Page-level text extractions:
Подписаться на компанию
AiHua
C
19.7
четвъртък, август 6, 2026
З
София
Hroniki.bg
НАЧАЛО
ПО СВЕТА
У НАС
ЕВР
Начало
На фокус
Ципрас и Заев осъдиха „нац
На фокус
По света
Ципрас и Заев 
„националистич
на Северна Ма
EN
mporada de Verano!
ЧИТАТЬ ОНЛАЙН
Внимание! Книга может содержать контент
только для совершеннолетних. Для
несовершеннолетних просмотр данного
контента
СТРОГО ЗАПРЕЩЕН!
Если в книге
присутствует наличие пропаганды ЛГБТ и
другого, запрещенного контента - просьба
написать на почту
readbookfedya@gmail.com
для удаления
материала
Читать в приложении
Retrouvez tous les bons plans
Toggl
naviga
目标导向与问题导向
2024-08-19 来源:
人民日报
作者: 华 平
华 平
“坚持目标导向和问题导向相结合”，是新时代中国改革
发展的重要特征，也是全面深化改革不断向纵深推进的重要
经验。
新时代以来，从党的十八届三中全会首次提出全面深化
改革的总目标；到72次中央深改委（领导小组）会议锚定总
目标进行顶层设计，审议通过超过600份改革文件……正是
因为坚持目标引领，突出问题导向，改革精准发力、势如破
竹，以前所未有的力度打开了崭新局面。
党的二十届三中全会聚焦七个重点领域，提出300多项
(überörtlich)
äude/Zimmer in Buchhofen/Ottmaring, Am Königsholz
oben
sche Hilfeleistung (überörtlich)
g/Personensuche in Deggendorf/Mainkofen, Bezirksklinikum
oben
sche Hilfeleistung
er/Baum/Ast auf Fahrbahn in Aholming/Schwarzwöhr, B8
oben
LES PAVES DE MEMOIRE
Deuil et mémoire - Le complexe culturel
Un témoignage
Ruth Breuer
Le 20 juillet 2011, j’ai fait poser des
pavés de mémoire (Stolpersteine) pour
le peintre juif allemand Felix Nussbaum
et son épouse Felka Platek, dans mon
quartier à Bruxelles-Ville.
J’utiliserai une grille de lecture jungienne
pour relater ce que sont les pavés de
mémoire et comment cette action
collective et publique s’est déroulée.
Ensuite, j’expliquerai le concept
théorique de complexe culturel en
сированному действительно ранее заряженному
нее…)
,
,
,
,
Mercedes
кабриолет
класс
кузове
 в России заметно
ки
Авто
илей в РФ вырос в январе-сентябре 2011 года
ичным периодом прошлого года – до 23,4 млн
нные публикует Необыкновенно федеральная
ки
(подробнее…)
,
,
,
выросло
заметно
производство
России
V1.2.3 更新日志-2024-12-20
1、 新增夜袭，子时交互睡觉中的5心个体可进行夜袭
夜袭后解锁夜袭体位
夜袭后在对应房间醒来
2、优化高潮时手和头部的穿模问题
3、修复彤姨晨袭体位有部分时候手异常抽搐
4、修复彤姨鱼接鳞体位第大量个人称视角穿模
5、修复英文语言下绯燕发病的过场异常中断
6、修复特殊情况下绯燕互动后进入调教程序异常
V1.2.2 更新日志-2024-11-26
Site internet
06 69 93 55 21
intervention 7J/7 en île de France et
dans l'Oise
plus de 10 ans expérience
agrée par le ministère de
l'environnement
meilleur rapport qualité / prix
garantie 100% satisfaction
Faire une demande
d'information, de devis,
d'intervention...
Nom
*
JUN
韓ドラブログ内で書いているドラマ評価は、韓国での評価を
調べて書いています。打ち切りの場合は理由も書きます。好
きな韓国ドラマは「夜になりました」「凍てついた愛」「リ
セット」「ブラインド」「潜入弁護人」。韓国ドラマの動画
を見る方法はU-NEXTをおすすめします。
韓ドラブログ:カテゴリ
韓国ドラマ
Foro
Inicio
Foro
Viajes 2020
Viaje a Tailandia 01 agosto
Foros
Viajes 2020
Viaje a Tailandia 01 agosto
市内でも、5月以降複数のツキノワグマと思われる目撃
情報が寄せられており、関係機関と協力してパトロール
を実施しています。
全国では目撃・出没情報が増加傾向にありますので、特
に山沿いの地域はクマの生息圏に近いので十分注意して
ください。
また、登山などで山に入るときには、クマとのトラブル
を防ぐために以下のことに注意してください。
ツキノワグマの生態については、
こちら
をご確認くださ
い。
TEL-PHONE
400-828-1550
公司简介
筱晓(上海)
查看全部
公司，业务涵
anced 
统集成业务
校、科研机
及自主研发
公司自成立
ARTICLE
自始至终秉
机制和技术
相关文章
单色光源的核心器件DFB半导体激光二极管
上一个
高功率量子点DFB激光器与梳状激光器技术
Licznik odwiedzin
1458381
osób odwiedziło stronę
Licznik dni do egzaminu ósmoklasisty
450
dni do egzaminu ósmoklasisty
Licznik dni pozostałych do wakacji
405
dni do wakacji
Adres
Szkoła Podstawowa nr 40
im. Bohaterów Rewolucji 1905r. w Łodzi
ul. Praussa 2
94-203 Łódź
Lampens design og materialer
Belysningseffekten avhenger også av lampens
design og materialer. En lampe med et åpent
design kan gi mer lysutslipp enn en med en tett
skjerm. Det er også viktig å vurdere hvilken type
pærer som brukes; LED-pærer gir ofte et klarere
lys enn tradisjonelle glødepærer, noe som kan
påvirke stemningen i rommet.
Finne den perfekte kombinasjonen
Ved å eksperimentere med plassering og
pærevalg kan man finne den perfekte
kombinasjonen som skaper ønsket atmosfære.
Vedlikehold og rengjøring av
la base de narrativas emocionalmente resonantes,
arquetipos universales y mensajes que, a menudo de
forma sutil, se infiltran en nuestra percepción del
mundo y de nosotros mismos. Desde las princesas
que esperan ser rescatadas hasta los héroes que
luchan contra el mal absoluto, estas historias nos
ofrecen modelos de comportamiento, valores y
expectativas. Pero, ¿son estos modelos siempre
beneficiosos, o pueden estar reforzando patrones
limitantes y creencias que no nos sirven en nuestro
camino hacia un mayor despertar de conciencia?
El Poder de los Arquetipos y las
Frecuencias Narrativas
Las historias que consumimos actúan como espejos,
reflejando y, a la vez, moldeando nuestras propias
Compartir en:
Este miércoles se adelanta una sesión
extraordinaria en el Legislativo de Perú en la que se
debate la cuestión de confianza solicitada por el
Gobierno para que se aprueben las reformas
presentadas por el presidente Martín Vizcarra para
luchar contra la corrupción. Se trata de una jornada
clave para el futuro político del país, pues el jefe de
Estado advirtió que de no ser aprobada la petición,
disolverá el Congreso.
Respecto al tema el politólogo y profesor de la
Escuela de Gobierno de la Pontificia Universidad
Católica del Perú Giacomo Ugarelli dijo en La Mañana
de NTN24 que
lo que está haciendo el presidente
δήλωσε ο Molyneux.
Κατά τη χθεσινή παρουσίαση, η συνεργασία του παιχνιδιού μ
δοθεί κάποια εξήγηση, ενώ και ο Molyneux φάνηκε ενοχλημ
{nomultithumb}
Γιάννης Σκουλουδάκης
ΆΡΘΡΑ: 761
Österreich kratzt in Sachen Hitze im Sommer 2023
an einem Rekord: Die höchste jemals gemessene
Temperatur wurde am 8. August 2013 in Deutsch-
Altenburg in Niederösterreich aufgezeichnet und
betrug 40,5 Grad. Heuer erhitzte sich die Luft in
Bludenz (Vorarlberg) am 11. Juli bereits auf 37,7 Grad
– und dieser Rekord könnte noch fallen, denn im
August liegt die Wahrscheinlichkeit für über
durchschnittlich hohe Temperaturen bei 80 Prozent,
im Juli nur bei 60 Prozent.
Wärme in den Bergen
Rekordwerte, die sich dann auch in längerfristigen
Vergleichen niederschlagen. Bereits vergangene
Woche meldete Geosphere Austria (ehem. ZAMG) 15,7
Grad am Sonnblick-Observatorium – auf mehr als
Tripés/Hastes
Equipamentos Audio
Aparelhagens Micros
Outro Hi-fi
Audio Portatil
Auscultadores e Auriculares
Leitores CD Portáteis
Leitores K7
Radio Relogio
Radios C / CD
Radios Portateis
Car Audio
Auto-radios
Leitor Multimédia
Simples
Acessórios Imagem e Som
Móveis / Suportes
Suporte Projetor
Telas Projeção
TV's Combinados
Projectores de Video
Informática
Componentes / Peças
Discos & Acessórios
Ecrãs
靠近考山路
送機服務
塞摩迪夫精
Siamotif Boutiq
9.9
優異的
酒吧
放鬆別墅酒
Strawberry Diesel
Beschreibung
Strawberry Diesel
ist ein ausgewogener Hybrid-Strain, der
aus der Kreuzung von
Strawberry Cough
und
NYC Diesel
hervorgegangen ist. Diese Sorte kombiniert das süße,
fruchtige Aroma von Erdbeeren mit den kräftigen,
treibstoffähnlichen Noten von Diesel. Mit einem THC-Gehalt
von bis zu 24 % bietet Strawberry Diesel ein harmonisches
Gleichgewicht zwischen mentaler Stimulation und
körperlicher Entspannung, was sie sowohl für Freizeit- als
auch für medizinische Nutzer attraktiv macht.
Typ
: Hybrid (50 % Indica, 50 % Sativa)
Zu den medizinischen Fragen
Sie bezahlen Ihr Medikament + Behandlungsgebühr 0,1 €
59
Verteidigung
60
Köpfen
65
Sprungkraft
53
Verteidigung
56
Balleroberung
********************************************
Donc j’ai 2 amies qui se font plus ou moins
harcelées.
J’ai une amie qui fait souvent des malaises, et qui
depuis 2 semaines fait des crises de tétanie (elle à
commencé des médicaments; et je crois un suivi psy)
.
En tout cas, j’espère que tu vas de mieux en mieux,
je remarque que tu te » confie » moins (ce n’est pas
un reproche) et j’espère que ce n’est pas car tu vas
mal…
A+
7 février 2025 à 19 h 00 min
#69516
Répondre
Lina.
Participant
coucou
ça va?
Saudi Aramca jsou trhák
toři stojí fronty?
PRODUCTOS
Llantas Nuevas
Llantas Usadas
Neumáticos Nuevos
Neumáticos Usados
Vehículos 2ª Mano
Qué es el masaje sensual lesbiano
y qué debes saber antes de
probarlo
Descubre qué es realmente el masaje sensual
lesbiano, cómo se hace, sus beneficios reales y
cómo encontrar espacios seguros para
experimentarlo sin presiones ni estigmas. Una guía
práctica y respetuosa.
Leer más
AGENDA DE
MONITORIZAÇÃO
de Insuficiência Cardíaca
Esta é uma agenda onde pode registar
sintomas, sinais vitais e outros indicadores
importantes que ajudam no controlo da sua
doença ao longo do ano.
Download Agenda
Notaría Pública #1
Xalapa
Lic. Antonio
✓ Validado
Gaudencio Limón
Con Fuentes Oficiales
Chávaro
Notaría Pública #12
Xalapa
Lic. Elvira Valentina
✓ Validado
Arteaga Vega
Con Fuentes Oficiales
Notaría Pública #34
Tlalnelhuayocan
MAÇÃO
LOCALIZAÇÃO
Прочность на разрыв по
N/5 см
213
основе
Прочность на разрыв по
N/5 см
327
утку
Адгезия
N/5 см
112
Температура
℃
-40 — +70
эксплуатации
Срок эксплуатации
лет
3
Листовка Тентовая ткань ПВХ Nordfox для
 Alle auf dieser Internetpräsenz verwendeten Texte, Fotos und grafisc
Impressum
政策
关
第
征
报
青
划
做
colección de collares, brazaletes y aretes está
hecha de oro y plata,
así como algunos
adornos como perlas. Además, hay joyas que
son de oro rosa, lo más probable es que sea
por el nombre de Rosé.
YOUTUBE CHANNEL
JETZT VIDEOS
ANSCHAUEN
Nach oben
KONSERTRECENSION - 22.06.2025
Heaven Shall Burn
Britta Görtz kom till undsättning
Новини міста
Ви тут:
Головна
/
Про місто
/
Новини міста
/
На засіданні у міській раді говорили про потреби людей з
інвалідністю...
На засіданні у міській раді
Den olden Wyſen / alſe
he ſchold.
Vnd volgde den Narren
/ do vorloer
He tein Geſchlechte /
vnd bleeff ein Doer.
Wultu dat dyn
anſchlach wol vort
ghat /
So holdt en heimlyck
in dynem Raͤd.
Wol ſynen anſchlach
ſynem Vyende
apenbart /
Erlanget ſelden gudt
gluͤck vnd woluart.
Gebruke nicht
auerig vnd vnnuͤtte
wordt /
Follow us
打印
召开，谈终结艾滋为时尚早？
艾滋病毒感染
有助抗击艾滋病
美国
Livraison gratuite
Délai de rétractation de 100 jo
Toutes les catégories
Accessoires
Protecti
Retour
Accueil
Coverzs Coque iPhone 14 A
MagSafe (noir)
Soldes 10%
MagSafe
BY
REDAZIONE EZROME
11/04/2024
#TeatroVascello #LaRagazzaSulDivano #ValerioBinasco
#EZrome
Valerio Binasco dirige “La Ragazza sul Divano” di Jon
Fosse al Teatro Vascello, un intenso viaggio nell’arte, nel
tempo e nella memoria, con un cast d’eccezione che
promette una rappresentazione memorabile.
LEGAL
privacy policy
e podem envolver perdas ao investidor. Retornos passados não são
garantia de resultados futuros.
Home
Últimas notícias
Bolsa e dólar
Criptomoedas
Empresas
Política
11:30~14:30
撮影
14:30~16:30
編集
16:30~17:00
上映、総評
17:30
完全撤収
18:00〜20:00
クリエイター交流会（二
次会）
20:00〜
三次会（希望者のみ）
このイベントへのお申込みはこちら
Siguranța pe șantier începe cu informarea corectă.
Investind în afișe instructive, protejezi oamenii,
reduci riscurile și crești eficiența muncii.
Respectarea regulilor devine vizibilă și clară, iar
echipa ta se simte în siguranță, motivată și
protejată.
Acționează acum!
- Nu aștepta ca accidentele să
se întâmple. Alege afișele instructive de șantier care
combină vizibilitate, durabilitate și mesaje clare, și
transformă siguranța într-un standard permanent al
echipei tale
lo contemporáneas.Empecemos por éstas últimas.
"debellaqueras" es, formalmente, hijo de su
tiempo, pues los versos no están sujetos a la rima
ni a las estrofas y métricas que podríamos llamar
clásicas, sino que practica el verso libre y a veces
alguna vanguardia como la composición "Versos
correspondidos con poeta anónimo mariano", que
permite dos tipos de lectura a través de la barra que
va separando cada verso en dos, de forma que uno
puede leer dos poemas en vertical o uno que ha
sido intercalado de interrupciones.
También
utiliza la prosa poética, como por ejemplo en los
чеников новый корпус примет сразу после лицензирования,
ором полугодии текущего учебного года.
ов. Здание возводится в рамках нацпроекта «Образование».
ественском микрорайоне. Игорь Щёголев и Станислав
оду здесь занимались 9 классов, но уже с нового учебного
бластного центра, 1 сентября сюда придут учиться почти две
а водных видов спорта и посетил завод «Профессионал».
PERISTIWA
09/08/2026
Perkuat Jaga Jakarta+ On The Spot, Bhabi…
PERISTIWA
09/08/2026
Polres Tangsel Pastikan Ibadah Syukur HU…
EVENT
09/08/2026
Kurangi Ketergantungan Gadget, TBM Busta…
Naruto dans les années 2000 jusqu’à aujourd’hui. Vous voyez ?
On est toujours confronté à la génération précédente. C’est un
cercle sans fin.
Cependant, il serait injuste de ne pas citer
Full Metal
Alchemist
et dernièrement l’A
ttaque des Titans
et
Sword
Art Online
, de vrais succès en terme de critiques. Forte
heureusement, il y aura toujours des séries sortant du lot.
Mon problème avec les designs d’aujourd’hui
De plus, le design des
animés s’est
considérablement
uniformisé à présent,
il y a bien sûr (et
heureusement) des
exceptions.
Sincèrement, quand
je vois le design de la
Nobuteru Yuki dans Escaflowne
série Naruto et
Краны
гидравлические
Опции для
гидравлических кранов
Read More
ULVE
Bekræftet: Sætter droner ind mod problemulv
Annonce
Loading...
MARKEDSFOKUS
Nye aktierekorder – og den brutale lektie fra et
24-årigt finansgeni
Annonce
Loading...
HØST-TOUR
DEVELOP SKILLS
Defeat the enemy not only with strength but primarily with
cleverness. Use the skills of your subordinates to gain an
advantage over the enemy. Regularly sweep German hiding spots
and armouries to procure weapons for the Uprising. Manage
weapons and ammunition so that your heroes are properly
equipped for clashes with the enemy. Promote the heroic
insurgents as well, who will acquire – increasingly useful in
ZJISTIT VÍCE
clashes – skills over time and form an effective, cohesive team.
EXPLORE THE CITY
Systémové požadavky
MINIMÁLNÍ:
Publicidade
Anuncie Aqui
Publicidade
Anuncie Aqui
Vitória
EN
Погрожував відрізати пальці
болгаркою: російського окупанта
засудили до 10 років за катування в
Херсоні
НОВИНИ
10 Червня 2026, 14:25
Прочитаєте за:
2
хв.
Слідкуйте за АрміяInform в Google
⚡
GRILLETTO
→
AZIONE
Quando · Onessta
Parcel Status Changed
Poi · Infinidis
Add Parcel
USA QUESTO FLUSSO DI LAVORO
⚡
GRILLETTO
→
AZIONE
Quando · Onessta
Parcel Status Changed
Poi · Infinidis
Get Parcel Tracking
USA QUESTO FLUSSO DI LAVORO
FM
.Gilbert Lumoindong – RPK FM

• **Task**
Of all the entries above, output exactly the lines between the one holding "94-203 Łódź" and the one holding "que esperan ser", inclusive.

• **Output for this task**
94-203 Łódź
Lampens design og materialer
Belysningseffekten avhenger også av lampens
design og materialer. En lampe med et åpent
design kan gi mer lysutslipp enn en med en tett
skjerm. Det er også viktig å vurdere hvilken type
pærer som brukes; LED-pærer gir ofte et klarere
lys enn tradisjonelle glødepærer, noe som kan
påvirke stemningen i rommet.
Finne den perfekte kombinasjonen
Ved å eksperimentere med plassering og
pærevalg kan man finne den perfekte
kombinasjonen som skaper ønsket atmosfære.
Vedlikehold og rengjøring av
la base de narrativas emocionalmente resonantes,
arquetipos universales y mensajes que, a menudo de
forma sutil, se infiltran en nuestra percepción del
mundo y de nosotros mismos. Desde las princesas
que esperan ser rescatadas hasta los héroes que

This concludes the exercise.